196話 動揺という名の刺激
サンがこの世界から消滅した直後、現場には沈黙だけが残った。
唯一聞こえるのはヒナとケルヌンノスが放った魔法の残滓がピリピリとその場を焼き尽くしている音と、削られた土地の一部がポロポロと崩れる音くらいだ。
「奴らは、殺せるのか……」
Wonderlandの誰かが、ポツリとそう呟いた。
無敵に思えた相手の不死性、それが今あまりにもアッサリと打ち破られた。
イシュタルから数えきれない程のバフを受け、マッハが相手の身動きを封じ、ケルヌンノスがヒナのサポートを行ったうえで放たれる対個人を想定すれば最大火力の魔法。

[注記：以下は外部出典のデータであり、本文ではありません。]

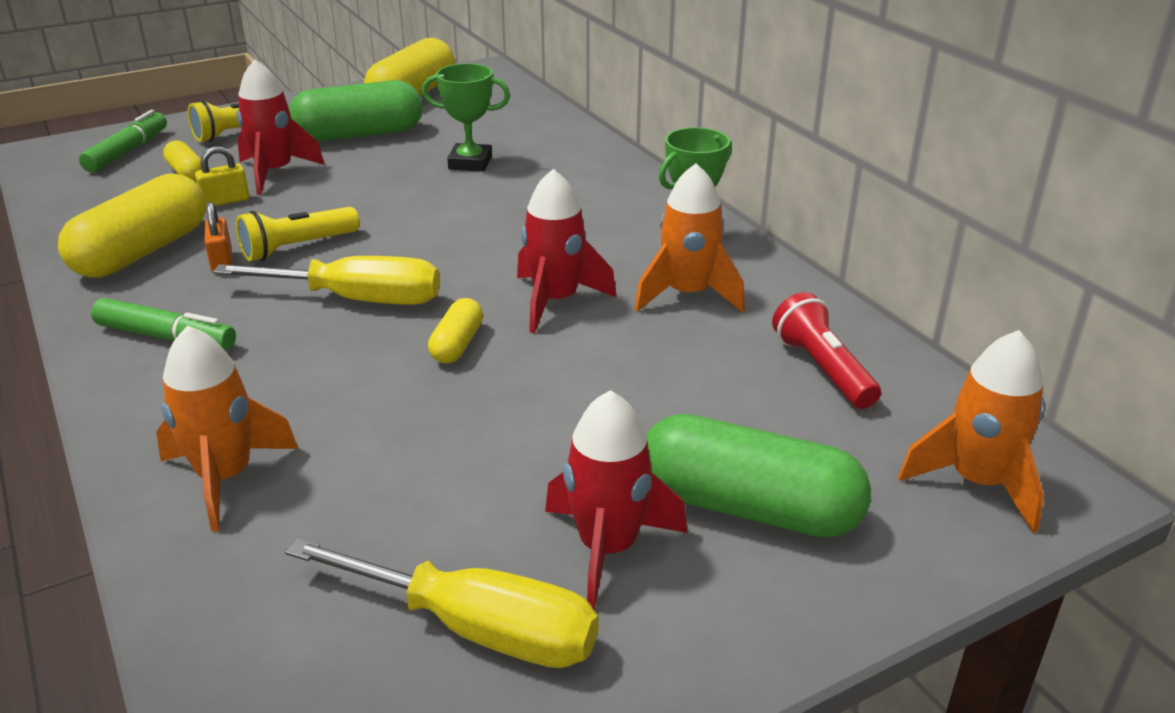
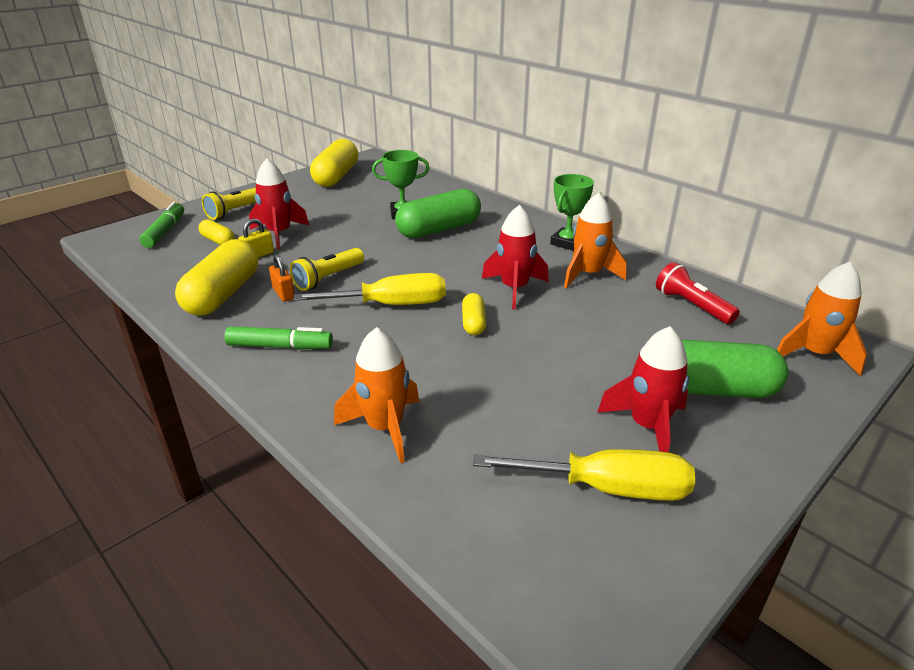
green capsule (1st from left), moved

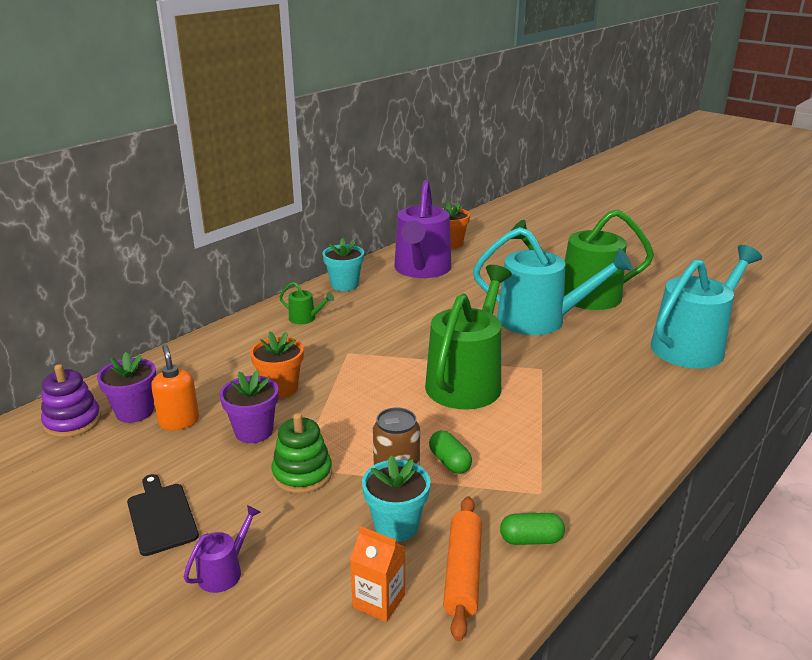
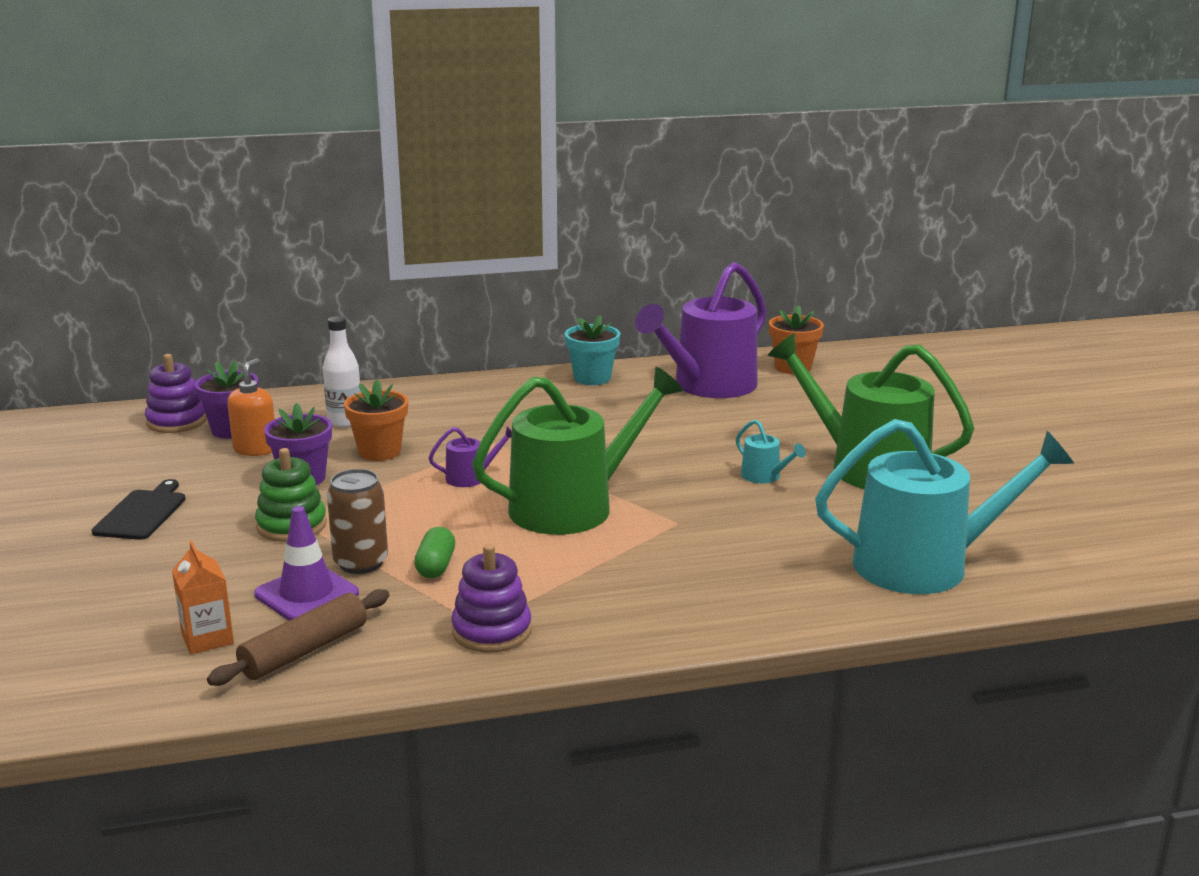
turquoise watering can (1st from left), x0.41
green watering can (1st from left) -> none
turquoise flower pot (2nd from left) -> purple traffic cone
orange rolling pin -> brown rolling pin
purple watering can (1st from left), moved
green capsule (2nd from left) -> none
none -> white bottle
none -> purple stacking toy (2nd from left)

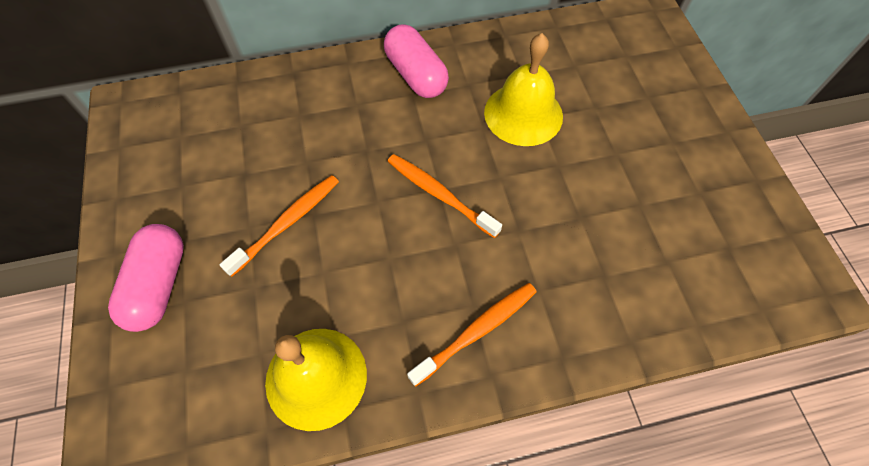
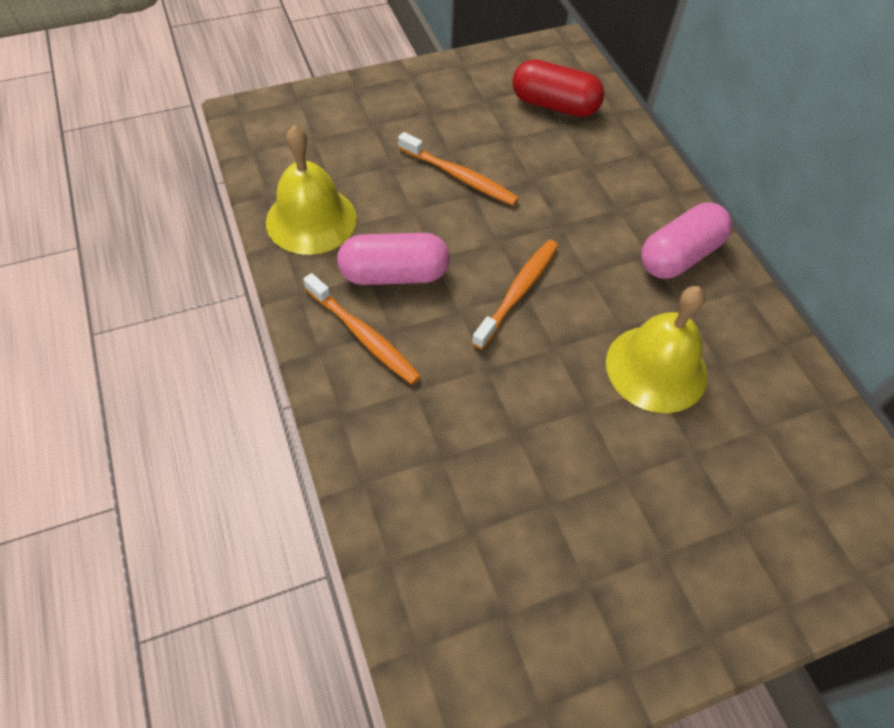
pink capsule (1st from left), moved
none -> red capsule

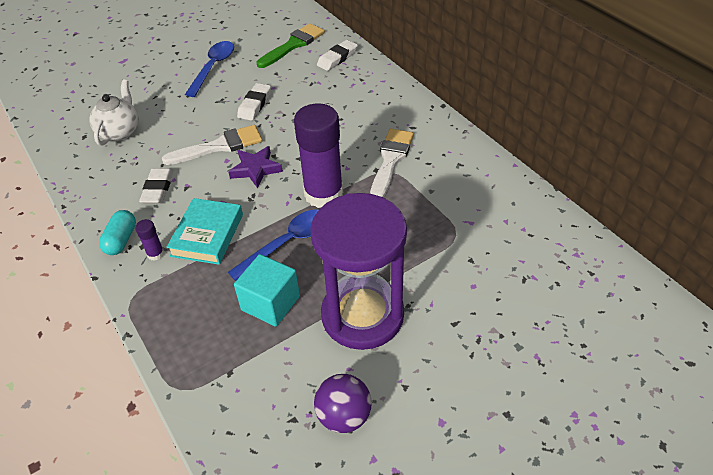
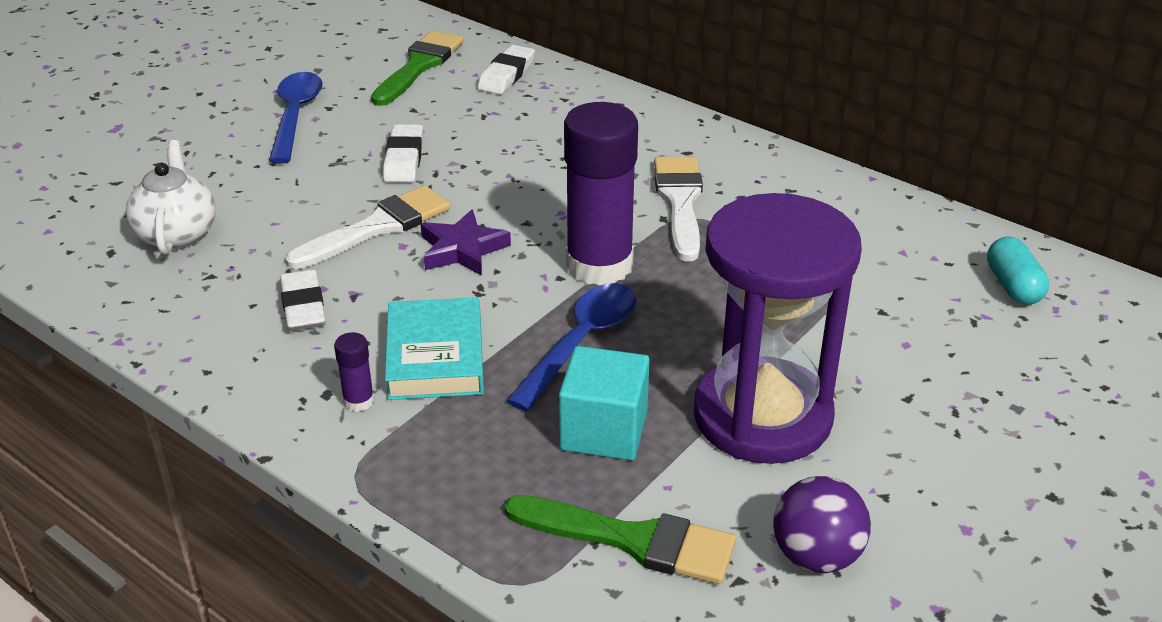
turquoise capsule, moved
none -> green brush (2nd from left)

イベント限定、サービス終了間際だったとは言えやりすぎだと言わざるを得ない高火力魔法『神の槍』が、サンの体に打ち込まれたその瞬間、その場の誰もが彼女の死を悟った。
だが実際には、サンはそれだけでは死ななかった。
体を引きちぎられた昆虫が必死で手足をばたつかせ生きようともがくように生命の灯を必死に燃やし、なんとか体を再生しようとしている。
彼女の死を全員が感じ取っていながらも動けなかったのは、今動けば魔王の刃が己に向けられると分かっていたからだろう。
そんなサンに、ケルヌンノスはトドメとなる一撃を迷いなく放つ。
重力魔法によって残っていた肉片もろとも圧し潰され、思考する事さえできなくなった彼女に待っていたのは『終幕』の二文字だけだった。
魔力の操作が云々という話ではない。
ヒナの魔法をレベリオと違って対魔法使いの装備に回していないプレイヤーが受ければ、一瞬でその命を散らさなかったことがもはや奇跡と言えるのだから。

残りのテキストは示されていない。